American ice hockey player and coach

Jason Wolfe (born November 26, 1977), is an American professional ice hockey player and goaltender coach.

== Early life ==
Wolfe was born in College Park, Maryland. He began his career at the NCAA level, playing for Merrimack Warriors men's ice hockey team. Wolfe spent four seasons in Massachusetts, but was used mainly as a backup goaltender, making 18 appearances in his time there.

==Career==
After completing his final college season in which he played 10 games and posted a .914 save percentage, Wolfe was signed by the Reading Royals for the remainder of the 2001–02 term, where he allowed seven goals on 87 shots in three ECHL games. He signed with the Adirondack IceHawks at the lower UHL level, where for the first time in his career he managed to claim the first team spot. Wolfe also featured in the post-season for the IceHawks.

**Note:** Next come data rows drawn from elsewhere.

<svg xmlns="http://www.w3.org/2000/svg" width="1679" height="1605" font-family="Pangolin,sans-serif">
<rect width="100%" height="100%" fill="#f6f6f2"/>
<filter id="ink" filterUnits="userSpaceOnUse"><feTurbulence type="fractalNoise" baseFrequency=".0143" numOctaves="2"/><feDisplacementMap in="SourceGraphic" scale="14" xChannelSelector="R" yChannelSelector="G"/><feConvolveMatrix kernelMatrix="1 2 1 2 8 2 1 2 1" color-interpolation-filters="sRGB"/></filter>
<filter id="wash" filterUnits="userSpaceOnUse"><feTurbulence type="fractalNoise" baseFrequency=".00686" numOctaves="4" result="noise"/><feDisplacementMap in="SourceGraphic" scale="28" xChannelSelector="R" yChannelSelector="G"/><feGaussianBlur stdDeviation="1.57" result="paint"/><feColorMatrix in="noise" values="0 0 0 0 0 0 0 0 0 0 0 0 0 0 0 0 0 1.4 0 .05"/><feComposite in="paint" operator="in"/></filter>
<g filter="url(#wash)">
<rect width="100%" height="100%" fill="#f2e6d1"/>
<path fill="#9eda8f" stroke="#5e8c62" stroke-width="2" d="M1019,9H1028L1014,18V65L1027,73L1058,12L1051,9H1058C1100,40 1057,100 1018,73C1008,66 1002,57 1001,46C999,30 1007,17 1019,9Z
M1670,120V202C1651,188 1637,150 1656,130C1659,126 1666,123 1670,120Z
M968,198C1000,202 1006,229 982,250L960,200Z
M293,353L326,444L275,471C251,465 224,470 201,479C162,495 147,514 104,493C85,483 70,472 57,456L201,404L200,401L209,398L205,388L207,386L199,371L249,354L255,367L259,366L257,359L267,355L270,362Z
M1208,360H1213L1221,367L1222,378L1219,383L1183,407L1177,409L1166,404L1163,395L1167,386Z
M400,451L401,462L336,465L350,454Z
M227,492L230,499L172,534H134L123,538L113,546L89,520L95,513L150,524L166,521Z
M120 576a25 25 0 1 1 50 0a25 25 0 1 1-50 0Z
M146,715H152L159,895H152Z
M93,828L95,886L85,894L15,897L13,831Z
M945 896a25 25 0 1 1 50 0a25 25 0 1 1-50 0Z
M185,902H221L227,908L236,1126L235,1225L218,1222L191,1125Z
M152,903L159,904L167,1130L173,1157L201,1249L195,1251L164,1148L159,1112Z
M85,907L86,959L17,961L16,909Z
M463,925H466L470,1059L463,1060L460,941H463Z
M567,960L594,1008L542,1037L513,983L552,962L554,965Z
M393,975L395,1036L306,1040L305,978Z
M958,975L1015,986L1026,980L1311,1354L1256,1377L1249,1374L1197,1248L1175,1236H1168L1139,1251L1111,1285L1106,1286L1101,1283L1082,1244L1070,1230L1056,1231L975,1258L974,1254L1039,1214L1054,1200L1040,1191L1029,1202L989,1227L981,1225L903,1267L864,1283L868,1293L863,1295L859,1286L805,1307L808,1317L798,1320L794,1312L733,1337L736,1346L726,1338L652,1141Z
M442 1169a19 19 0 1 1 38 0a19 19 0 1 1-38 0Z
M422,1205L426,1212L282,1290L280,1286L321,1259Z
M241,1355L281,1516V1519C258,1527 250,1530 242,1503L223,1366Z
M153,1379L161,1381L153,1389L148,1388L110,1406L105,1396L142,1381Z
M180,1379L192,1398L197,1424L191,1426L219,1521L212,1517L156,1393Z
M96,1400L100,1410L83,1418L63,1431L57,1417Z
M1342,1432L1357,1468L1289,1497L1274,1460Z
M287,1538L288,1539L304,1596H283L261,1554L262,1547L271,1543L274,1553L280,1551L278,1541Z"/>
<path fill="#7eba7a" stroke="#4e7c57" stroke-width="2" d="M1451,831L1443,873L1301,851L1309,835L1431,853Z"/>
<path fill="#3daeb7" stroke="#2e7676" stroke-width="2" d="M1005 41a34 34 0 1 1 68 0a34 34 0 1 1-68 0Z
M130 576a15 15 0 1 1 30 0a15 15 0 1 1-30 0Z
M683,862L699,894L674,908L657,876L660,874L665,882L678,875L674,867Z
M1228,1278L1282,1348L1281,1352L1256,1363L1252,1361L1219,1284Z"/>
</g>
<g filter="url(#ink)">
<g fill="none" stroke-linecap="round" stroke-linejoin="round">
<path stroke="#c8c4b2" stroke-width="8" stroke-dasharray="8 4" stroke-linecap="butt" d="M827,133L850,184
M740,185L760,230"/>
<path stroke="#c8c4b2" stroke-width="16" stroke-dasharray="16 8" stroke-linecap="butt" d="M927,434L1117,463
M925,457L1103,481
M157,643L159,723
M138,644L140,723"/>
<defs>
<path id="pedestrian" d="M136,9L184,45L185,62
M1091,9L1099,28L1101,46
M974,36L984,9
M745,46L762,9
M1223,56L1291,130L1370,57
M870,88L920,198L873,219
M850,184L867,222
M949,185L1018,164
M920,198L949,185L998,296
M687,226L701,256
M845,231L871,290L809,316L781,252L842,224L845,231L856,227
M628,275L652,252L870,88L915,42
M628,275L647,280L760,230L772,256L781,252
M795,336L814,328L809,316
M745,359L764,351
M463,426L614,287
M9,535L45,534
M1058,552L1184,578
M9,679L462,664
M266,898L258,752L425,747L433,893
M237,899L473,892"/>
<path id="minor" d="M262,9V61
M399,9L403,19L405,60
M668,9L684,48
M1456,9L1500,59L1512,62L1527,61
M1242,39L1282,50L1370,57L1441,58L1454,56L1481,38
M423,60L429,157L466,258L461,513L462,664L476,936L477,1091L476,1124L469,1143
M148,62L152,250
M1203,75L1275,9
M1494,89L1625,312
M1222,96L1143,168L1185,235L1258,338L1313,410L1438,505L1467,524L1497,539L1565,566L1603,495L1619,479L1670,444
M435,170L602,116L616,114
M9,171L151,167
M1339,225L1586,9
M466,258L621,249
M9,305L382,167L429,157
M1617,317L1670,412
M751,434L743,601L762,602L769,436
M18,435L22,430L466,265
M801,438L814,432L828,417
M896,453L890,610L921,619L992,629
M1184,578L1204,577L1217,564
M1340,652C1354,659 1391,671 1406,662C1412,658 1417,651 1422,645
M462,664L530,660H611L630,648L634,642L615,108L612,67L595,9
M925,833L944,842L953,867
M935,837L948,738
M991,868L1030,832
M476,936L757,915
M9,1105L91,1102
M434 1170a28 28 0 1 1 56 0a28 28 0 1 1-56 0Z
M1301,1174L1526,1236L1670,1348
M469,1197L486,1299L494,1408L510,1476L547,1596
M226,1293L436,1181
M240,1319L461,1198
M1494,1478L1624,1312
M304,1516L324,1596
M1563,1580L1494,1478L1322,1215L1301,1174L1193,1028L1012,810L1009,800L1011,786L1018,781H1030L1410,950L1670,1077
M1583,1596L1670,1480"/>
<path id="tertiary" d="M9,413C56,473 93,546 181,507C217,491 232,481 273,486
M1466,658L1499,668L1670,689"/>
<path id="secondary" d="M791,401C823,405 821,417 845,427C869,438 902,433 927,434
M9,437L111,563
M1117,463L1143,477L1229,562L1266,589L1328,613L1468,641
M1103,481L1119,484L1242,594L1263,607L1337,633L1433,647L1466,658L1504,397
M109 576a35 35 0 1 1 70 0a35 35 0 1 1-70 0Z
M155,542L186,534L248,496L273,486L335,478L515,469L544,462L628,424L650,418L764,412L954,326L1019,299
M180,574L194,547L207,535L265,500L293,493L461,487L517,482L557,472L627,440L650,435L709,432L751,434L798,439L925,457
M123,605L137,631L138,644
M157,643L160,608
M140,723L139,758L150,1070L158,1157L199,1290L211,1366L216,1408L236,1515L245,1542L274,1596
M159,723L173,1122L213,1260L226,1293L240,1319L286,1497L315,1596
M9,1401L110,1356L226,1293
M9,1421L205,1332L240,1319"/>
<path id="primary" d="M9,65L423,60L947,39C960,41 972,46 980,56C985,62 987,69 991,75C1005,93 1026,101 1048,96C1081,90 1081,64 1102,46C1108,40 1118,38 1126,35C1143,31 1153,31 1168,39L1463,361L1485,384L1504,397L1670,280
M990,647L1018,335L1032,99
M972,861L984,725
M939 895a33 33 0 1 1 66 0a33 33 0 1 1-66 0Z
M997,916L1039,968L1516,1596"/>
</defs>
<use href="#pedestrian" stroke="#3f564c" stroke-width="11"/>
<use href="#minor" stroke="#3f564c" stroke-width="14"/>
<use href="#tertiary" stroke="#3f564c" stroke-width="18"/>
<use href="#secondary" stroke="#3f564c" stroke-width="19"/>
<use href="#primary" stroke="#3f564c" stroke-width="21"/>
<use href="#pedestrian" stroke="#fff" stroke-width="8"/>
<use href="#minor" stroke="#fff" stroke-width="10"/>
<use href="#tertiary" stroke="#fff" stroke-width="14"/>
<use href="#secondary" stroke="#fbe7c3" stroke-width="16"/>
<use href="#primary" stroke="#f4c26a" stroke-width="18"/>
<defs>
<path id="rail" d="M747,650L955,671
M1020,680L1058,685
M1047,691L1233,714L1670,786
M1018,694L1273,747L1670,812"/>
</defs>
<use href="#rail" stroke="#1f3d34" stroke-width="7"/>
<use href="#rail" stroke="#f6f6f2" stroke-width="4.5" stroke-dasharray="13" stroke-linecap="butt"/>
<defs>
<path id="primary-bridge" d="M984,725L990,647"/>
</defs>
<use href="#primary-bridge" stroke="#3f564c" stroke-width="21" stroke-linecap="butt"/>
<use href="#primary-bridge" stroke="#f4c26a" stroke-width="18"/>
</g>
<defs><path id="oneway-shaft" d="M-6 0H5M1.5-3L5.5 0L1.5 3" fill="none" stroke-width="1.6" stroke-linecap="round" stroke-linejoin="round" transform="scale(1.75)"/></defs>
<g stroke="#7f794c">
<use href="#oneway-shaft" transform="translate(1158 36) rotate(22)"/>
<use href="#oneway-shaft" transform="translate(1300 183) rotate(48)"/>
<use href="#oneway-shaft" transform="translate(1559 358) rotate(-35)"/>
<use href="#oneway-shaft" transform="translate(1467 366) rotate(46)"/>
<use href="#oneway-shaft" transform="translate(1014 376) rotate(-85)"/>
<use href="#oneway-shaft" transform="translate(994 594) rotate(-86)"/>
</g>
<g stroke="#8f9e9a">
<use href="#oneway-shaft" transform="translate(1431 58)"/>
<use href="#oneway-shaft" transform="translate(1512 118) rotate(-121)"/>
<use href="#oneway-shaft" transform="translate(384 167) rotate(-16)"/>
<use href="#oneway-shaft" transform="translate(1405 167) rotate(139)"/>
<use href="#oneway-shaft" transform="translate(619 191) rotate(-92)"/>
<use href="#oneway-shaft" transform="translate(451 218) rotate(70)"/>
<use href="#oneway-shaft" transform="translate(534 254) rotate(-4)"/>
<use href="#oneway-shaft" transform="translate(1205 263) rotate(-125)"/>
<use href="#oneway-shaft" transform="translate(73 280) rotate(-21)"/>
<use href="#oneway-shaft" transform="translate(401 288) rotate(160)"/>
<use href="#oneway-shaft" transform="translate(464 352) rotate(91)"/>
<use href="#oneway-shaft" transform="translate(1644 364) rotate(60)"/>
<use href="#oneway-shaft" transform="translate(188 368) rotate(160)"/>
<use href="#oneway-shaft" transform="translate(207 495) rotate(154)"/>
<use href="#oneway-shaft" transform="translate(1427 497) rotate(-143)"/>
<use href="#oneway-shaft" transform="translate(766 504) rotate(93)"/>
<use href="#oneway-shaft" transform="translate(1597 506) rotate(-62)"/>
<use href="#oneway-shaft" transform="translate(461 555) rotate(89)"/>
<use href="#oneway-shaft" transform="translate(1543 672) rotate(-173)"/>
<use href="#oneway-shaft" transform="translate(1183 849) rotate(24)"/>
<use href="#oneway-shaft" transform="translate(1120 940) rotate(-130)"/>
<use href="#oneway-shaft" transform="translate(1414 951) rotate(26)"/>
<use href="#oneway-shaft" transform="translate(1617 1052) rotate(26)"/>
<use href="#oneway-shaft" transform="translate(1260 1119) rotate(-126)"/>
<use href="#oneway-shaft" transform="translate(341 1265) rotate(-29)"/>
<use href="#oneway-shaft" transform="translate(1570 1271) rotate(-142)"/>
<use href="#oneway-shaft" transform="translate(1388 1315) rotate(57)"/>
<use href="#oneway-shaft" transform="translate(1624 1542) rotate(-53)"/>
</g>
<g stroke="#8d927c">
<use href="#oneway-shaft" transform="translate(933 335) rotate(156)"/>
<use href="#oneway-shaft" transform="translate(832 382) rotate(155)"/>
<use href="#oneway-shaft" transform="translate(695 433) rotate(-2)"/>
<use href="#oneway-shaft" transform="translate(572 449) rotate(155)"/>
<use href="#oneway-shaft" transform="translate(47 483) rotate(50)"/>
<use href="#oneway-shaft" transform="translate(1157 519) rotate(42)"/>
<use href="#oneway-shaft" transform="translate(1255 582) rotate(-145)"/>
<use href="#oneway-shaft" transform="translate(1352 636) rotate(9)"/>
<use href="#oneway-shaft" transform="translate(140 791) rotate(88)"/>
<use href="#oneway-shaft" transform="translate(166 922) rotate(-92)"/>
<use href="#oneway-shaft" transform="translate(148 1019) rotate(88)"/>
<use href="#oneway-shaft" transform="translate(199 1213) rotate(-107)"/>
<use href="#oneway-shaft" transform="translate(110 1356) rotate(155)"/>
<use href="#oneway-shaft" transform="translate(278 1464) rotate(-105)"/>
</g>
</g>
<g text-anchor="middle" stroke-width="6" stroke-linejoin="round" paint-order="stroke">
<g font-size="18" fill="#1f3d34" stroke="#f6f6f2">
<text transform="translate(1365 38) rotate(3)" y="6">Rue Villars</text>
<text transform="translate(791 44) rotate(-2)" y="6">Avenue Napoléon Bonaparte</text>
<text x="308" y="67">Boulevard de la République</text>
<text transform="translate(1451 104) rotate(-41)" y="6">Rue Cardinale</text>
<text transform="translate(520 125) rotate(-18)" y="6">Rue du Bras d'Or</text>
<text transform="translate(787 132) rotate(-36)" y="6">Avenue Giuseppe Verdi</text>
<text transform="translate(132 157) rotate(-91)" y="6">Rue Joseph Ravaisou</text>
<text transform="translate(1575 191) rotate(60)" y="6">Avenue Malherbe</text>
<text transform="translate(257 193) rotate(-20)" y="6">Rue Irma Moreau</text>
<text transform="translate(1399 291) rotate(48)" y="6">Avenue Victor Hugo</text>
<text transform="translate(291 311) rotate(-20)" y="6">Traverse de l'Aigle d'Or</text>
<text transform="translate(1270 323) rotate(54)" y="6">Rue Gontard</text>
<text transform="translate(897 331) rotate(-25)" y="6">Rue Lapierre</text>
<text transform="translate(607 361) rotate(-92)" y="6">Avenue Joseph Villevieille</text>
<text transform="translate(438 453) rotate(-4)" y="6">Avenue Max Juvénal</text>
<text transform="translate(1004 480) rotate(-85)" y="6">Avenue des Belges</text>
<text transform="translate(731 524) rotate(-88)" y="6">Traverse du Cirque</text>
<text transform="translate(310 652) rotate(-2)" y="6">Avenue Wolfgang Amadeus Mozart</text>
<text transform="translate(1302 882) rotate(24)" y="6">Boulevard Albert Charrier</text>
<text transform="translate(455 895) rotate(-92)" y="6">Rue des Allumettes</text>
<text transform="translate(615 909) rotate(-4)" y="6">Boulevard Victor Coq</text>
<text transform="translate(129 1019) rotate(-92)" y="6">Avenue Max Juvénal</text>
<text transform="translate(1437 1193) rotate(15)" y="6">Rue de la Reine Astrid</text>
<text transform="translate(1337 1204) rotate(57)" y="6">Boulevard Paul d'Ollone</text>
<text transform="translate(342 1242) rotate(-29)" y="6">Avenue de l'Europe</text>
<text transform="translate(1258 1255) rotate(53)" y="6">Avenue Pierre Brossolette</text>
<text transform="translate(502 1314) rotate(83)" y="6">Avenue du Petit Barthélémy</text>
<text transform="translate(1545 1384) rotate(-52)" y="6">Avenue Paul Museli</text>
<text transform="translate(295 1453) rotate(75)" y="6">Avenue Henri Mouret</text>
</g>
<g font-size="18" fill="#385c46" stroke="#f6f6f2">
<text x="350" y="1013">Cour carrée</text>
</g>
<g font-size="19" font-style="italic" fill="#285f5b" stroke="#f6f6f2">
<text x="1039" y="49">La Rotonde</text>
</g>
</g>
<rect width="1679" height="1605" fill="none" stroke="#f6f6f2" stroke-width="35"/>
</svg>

Wolfe's displays for the IceHawks demonstrated to the Roanoke Express that he deserved a chance to start at ECHL level, and they signed him for the start of the 2003–04 season. It was a chance which Wolfe seized, making 37 regular and two post-season appearances. Despite his positive showing, Wolfe was to split the following season between the Mississippi Sea Wolves, Bakersfield Condors and Texas Wildcatters. After playing with the Augusta Lynx for the 2005–06 season, the Manchester Phoenix, a team in Britain's EIHL, signed Wolfe in the summer of 2006 to play as their starting goaltender.

Wolfe again played well in the #1 role, appearing in a career high 53 games, and was one of the Phoenix' most reliable players in a season which saw the team play for most of the term without a home rink. Wolfe opted not to re-sign the following year, in part because of the birth of his first child. Coach Tony Hand opted to sign ex-NHL goaltender Scott Fankhouser as a result. Wolfe took the opportunity to move back to North America where he played the 2007–2008 season for the Oklahoma City Blazers of the CHL and posted a .910 save percentage while appearing in 35 games.

Wolfe remained in the CHL for the 2008–09 term, signing for the New Mexico Scorpions.